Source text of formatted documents
Segment Open
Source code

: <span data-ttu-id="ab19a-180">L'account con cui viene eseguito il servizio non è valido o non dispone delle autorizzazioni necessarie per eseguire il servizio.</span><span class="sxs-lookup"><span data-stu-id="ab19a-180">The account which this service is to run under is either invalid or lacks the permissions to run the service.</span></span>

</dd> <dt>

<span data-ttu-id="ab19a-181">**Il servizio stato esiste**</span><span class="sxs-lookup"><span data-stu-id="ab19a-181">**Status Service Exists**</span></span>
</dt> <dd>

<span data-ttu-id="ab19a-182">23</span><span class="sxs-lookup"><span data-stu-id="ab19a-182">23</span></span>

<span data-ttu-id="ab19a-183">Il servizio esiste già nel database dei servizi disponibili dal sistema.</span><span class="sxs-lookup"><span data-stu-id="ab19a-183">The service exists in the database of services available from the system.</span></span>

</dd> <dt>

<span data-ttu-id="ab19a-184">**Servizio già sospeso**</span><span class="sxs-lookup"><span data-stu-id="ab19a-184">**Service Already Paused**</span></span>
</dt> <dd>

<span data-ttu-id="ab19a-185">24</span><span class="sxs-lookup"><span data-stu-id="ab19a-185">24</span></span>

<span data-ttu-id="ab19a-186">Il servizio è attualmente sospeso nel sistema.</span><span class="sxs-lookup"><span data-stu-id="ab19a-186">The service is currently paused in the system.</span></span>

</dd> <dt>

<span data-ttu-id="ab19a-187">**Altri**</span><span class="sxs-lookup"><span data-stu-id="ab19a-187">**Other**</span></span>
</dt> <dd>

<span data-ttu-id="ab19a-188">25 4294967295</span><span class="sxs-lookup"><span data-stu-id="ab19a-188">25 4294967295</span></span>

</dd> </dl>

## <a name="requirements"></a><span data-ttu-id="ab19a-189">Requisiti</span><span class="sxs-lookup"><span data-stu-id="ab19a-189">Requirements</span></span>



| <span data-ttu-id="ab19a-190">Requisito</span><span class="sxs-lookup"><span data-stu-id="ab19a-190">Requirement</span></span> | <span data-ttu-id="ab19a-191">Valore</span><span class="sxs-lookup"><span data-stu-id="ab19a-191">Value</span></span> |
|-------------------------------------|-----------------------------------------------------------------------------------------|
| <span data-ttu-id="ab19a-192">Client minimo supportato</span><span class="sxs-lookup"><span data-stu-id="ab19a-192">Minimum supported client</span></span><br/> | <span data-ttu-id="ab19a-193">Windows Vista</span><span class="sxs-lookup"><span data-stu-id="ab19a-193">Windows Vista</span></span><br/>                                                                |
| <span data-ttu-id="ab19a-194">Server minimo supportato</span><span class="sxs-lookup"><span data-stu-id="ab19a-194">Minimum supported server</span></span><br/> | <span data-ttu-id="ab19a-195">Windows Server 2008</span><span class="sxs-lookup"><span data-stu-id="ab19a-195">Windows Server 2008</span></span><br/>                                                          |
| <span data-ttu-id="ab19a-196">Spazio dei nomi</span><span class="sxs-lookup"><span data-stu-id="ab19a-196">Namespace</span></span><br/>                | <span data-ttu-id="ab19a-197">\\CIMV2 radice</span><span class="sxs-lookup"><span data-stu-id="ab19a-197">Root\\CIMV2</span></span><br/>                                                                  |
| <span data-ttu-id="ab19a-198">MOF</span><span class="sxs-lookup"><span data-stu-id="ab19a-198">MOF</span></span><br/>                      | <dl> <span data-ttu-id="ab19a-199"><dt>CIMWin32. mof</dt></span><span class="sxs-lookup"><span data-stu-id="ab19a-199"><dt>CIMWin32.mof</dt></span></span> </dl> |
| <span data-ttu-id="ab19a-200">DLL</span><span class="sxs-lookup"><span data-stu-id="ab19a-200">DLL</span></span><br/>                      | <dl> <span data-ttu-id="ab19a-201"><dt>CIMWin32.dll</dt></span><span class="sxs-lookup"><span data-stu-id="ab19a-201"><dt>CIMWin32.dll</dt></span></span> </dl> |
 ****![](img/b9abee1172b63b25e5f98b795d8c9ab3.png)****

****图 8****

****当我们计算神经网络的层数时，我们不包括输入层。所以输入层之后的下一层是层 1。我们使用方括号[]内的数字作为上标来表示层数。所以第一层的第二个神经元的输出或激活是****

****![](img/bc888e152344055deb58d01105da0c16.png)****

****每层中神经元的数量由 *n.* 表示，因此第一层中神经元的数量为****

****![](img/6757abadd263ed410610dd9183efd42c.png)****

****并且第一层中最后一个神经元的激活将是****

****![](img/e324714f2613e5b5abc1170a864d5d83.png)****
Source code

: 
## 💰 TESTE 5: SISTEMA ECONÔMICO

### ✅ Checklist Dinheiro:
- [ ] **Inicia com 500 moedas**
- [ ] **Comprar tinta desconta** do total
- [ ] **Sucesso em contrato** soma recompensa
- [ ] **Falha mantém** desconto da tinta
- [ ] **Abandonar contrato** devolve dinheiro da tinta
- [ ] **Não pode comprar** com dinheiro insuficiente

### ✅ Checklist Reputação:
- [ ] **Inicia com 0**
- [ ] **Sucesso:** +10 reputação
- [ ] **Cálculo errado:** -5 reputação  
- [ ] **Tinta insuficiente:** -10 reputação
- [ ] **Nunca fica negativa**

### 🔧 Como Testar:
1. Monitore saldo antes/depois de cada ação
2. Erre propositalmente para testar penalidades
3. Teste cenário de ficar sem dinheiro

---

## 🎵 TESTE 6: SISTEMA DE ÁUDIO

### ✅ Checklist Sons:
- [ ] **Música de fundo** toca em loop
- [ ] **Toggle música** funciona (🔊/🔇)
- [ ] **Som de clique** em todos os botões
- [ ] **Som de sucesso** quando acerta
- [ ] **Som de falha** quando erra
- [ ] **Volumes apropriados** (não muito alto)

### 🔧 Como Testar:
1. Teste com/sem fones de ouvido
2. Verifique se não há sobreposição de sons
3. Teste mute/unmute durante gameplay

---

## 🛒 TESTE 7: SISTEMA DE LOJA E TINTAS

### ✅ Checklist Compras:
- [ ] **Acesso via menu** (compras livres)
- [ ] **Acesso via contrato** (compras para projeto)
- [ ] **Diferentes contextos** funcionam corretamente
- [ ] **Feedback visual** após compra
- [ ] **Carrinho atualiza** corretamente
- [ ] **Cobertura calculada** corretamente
Segment Closed
EXERCISE ▸ Count the lines of the data above that contain the string "insuficiente", matching case exactly. Give only the number.

WRITTEN ANSWER ▸ 2